▸ Text for analysis
-- Opening Marker --
Annex C of [10] suggests that the computer program B_LEAST, developed by Germany’s Federal Institute for Materials Research and Testing (BAM), can be used to find these estimates. XGENLINE [26] and ODRPACK95 [31] serve the same purpose: the latter’s Fortran 95 source code is publicly available. We have developed R [24] code for the same purpose, which implements the modified procedure described in “ISO Guide 6143—modified procedure”, using Nelder–Mead optimization [18].

ISO Guide 6143—modified procedure

The reason why the criterion S(β, η 1, ..., η m ) in Eq. 1 needs to be modified when the uncertainties {u(x i )} and {u(y i )} are based on small numbers of degrees of freedom is this: if Z is a Gaussian random variable with mean ζ and standard deviation σ, and this standard deviation is not known exactly but is estimated by u(Z) on a small number k of degrees of freedom, then the ratio (Z − ζ)/S has a Student’s t probability distribution with k degrees of freedom, rather than a Gaussian distribution [3, 5.3.2].

This implies that, when the {u(x i )} and the {u(y i )} are based on small numbers of degrees of freedom, minimizing S(β, η 1, ..., η m ) as defined in Eq. 1 no longer corresponds to maximum likelihood estimation . Even though the Student’s t distribution and the Gaussian distribution have similarities (for example, both have bell-shaped probability densities), and for large numbers of degrees of freedom they become essentially indistinguishable, for small numbers of degrees of freedom their differences are marked and consequential.

When u(y i ) and u(x i ) are based on small numbers ν i and μ i of degrees of freedom, (y i  − η i )/u(y i ) and (x i  − G β (η i ))/u(x i ) are like realized values of independent Student’s \(t_{\nu_{i}}\) and \(t_{\mu_{i}}\) random variables for i = 1,...,m. In these circumstances, the modified criterion \(S^{\ast}(\beta, \eta_{1}, \dots, \eta_{m})\) defined in Eq. 2, and up to an additive constant, equals − 1 times the sum of the logarithms of 2m Student’s t probability densities.

$$ \begin{array}{rl} \label{eqn:iso-modified} & S^{\ast}(\beta, \eta_{1}, \dots, \eta_{m}) \notag \\ &= \sum\limits_{i=1}^{m} \left[ (\mu_{i}+1) \log\left( 1 + \frac{\big(x_{i}-G_{\beta}(\eta_{i}) \big)^2} {\mu_{i} u^{2}(x_{i})} \right)\right. \notag \\ &{\kern32pt} +\left. (\nu_{i}+1) \log\left( 1 + \frac{(y_{i}-\eta_{i})^2} {\nu_{i} u^{2}(y_{i})} \right) \right].\end{array}$$
(2)
-- Closing Marker --
▸ Material provided
-- Opening Marker --
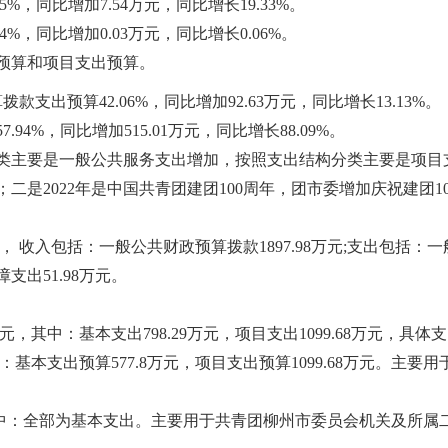
5%，同比增加7.54万元，同比增长19.33%。
74%，同比增加0.03万元，同比增长0.06%。
预算和项目支出预算。
拨款支出预算42.06%，同比增加92.63万元，同比增长13.13%。
7.94%，同比增加515.01万元，同比增长88.09%。
分类主要是一般公共服务支出增加，按照支出结构分类主要是项目支
是2022年是中国共青团建团100周年，团市委增加庆祝建团1
万元， 收入包括：一般公共财政预算拨款1897.98万元;支出包括：
障支出51.98万元。
8万元，其中：基本支出798.29万元，项目支出1099.68万元，具
中：基本支出预算577.8万元，项目支出预算1099.68万元。
，其中：全部为基本支出。主要用于共青团柳州市委员会机关及所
-- Closing Marker --
▸ Tasks to perform
A. Decide whether each statement below agrees with the passage on the ISO Guide 6143 modified procedure. For each, answer yes or no and quote the words from the passage that settle it.
(i) The Fortran 95 source code of ODRPACK95 is publicly available.
(ii) The R code for the modified procedure relies on gradient descent optimization.
(iii) For small numbers of degrees of freedom, the Student's t distribution and the Gaussian distribution become essentially indistinguishable.
B. Write the next part of the passage on the ISO Guide 6143 modified procedure, picking up right after equation (2).

▸ Answers
A.
(i) Yes: "the latter’s Fortran 95 source code is publicly available."
(ii) No: "using Nelder–Mead optimization [18]."
(iii) No: "for small numbers of degrees of freedom their differences are marked and consequential."

B.
Since log(1 + z) ≈ z for small z, when ν i is large the second term inside the square braces is approximately equal to \(\big((\nu_{i}+1)/\nu_{i}\big) (y_{i} - \eta_{i})^2/u^2(y_{i})\) \(\approx (y_{i} - \eta_{i}))^2/u^2(y_{i})\). A similar approximation holds for the first term.

That is, if the numbers of degrees of freedom of the {u(x i )} and the {u(y i )} all are large, then \(S^{\ast}(\beta, \eta_{1}, \!\dots,\! \eta_{m})\) agrees with S(β, η 1, ..., η m ). And when some of the numbers of degrees of freedom are small, the modified criterion S will take this into account by dampening the effective weight of the deviation, either x i  − G β (η i ) or y i  − η i , relative to what S does.

Performance

To illustrate the relative performance of the original and modified optimization criteria discussed above, we will use data from a study of the uncertainty in the preparation of PSMs involving a single laboratory comparing standards of the same nominal composition prepared independently by nine laboratories [17].

These standards were compared based on residual deviations from a straight line fitted to the data, relating gravimetric mole fractions (of carbon monoxide in nitrogen) to ratios of instrumental indications obtained for a control cylinder and for the PSMs. This line was fitted according to the weighted least squares criterion of Eq. 1 [10, A.2].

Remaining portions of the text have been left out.